Monuments to the Lost Cause

This resource has been adapted from the New-York Historical Society’s Black Citizenship in the Age of Jim Crow curriculum.

Photograph of a bronze statue called “Miss Confederacy.” Her hair is tied in a bun and she is dressed in a robe that is reminiscent of Greco-Roman fashion. Her right-hand is lifted towards the sky along with her face. This statue was created to sit atop the monument to Jefferson Davis in Richmond, Virginia. Davis was the president of the Confederate States of America.
The Vindicatrix

The Vindicatrix, ca. 1907. The Valentine, Richmond, Virginia.


“Symbolized in the Vindicatrix which crowns the shaft of the monument erected by the Jefferson Davis Monument Association, the emblem of Southern womanhood, fitly stands, the immortal spirit of her land shining unquenched within her eyes, and her hand uplifted in an eternal appeal to the god of justice and truth. The heroism of Southern women was the inspiration of the matchless bravery of the Southern soldiers. Their hands girded the sash and their hearts fared forth their knights to the field. Now, the days of youth for many of these women lie buried on forgotten battle-fields. But in the twilight of their years they have builded: ‘Love’s memorial unto valor that shall stand while time shall bide.’”
Epigraph, A Souvenir Book of the Jefferson Davis Memorial Association and the Unveiling of the Monument, Richmond, Va., June 3, 1907. (accessed 5-5-18 by M. Waters).

A print of the Jefferson Davis monument in Richmond, Virginia. The full monument consists of a statue to Davis with a large column behind him. Atop the column stands “Miss Confederacy.” Fanning out in an arc at the base of the column is a neoclassical structure. Side portraits of Edward Valentine (left) and William Noland (right) are next to the monument drawing.
Jefferson Davis Monument

Unveiling of the Jefferson Davis monument, Richmond, ca. 1907. American Civil War Museum, Richmond, VA.

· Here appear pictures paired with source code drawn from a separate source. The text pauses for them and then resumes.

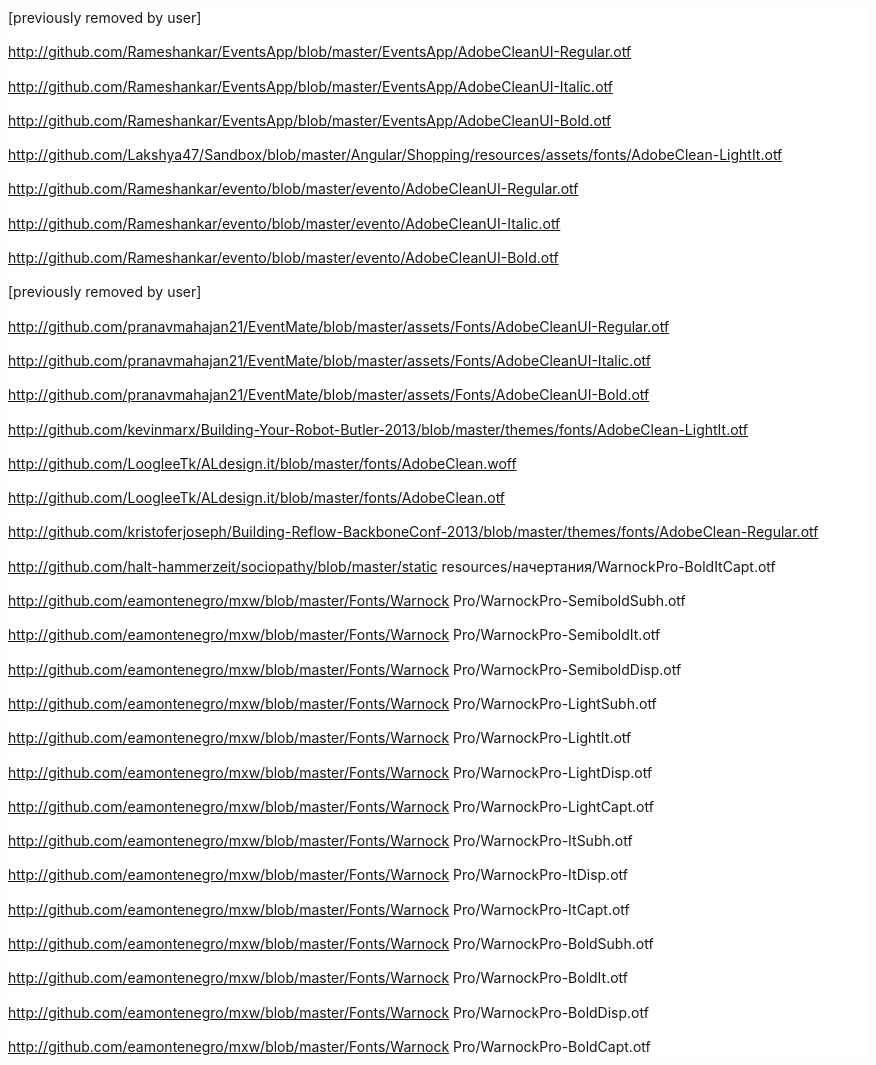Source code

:   [previously removed by user]

  http://github.com/Rameshankar/EventsApp/blob/master/EventsApp/AdobeCleanUI-Regular.otf

  http://github.com/Rameshankar/EventsApp/blob/master/EventsApp/AdobeCleanUI-Italic.otf
 
  http://github.com/Rameshankar/EventsApp/blob/master/EventsApp/AdobeCleanUI-Bold.otf

  http://github.com/Lakshya47/Sandbox/blob/master/Angular/Shopping/resources/assets/fonts/AdobeClean-LightIt.otf

  http://github.com/Rameshankar/evento/blob/master/evento/AdobeCleanUI-Regular.otf

  http://github.com/Rameshankar/evento/blob/master/evento/AdobeCleanUI-Italic.otf

  http://github.com/Rameshankar/evento/blob/master/evento/AdobeCleanUI-Bold.otf

  [previously removed by user]

  http://github.com/pranavmahajan21/EventMate/blob/master/assets/Fonts/AdobeCleanUI-Regular.otf

  http://github.com/pranavmahajan21/EventMate/blob/master/assets/Fonts/AdobeCleanUI-Italic.otf

  http://github.com/pranavmahajan21/EventMate/blob/master/assets/Fonts/AdobeCleanUI-Bold.otf

  http://github.com/kevinmarx/Building-Your-Robot-Butler-2013/blob/master/themes/fonts/AdobeClean-LightIt.otf

  http://github.com/LoogleeTk/ALdesign.it/blob/master/fonts/AdobeClean.woff

  http://github.com/LoogleeTk/ALdesign.it/blob/master/fonts/AdobeClean.otf

  http://github.com/kristoferjoseph/Building-Reflow-BackboneConf-2013/blob/master/themes/fonts/AdobeClean-Regular.otf

  http://github.com/halt-hammerzeit/sociopathy/blob/master/static resources/начертания/WarnockPro-BoldItCapt.otf

  http://github.com/eamontenegro/mxw/blob/master/Fonts/Warnock Pro/WarnockPro-SemiboldSubh.otf

  http://github.com/eamontenegro/mxw/blob/master/Fonts/Warnock Pro/WarnockPro-SemiboldIt.otf

  http://github.com/eamontenegro/mxw/blob/master/Fonts/Warnock Pro/WarnockPro-SemiboldDisp.otf

  http://github.com/eamontenegro/mxw/blob/master/Fonts/Warnock Pro/WarnockPro-LightSubh.otf

  http://github.com/eamontenegro/mxw/blob/master/Fonts/Warnock Pro/WarnockPro-LightIt.otf

  http://github.com/eamontenegro/mxw/blob/master/Fonts/Warnock Pro/WarnockPro-LightDisp.otf

  http://github.com/eamontenegro/mxw/blob/master/Fonts/Warnock Pro/WarnockPro-LightCapt.otf

  http://github.com/eamontenegro/mxw/blob/master/Fonts/Warnock Pro/WarnockPro-ItSubh.otf

  http://github.com/eamontenegro/mxw/blob/master/Fonts/Warnock Pro/WarnockPro-ItDisp.otf

  http://github.com/eamontenegro/mxw/blob/master/Fonts/Warnock Pro/WarnockPro-ItCapt.otf

  http://github.com/eamontenegro/mxw/blob/master/Fonts/Warnock Pro/WarnockPro-BoldSubh.otf

  http://github.com/eamontenegro/mxw/blob/master/Fonts/Warnock Pro/WarnockPro-BoldIt.otf

  http://github.com/eamontenegro/mxw/blob/master/Fonts/Warnock Pro/WarnockPro-BoldDisp.otf

  http://github.com/eamontenegro/mxw/blob/master/Fonts/Warnock Pro/WarnockPro-BoldCapt.otf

A monument to Confederate President Jefferson Davis was unveiled in Richmond, Virginia—once the Confederacy’s capital city—in June 1907. Along with other Confederate memorials on Monument Avenue, it reflected the Lost Cause rewriting of the South’s past. In this false version of history, slavery was a benign institution, the Civil War was fought over states’ rights, the North won because it had more men and more money but the South was morally superior. Reconstruction was deemed a failure and understood as a time of “Negro rule,” when African Americans had proved incapable of properly exercising their political rights. Reconstruction, not slavery, was blamed for embittering Southern race relations.

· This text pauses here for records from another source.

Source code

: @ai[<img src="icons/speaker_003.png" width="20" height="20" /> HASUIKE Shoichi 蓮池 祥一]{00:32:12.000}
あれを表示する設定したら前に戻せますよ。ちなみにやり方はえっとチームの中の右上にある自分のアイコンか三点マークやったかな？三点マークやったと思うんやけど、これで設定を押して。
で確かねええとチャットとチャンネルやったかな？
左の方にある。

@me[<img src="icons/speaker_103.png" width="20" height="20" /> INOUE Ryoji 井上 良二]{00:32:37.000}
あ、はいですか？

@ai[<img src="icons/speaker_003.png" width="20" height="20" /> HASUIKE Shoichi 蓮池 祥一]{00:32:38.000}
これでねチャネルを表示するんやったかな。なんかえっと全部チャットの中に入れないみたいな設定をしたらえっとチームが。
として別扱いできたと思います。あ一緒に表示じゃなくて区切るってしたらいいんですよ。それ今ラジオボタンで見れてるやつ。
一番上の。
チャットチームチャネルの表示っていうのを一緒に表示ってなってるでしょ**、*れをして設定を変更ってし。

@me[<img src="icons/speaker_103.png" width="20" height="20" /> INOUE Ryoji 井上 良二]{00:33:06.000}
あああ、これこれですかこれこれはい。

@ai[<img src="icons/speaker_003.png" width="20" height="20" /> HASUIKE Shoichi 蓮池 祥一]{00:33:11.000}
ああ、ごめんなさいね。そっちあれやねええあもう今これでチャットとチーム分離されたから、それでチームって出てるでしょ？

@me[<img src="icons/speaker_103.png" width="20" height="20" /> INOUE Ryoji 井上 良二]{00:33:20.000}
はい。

These beliefs glorified the Confederacy, and they took hold among many white Americans. The statues along Monument Avenue, and similar memorials throughout the South, honored the virtue and sacrifice of whites who fought to protect slavery, not Black people who suffered under it. White women often led the fundraising campaigns that made it possible to build these memorials.

About the Document

When the Jefferson Davis memorial was unveiled in a massive five-day celebration, Davis’s statue was almost within reach of admirers on the ground. But atop a soaring column behind him stood a female figure known as the Vindicatrix, also called Miss Confederacy. “Vindicatrix” derived from the Confederate motto, Deo Vindice, which is translated as “With God As Our Protector” or “Under God As Our Vindicator.”  She represented not only idealized Southern womanhood but the conviction that the Confederacy would be vindicated, cleared of blame for slavery and the war.

Discussion Questions

  • Why do you think the Vindicatrix is a woman? What does she represent? Whom does she exclude?
  • How would you describe the language used in the epigraph? Why do you think it sounds the way it does?
  • How was the Confederacy viewed forty years after the war ended by the people who built and celebrated this memorial?
  • What impact would this monument have had on African Americans during this time period?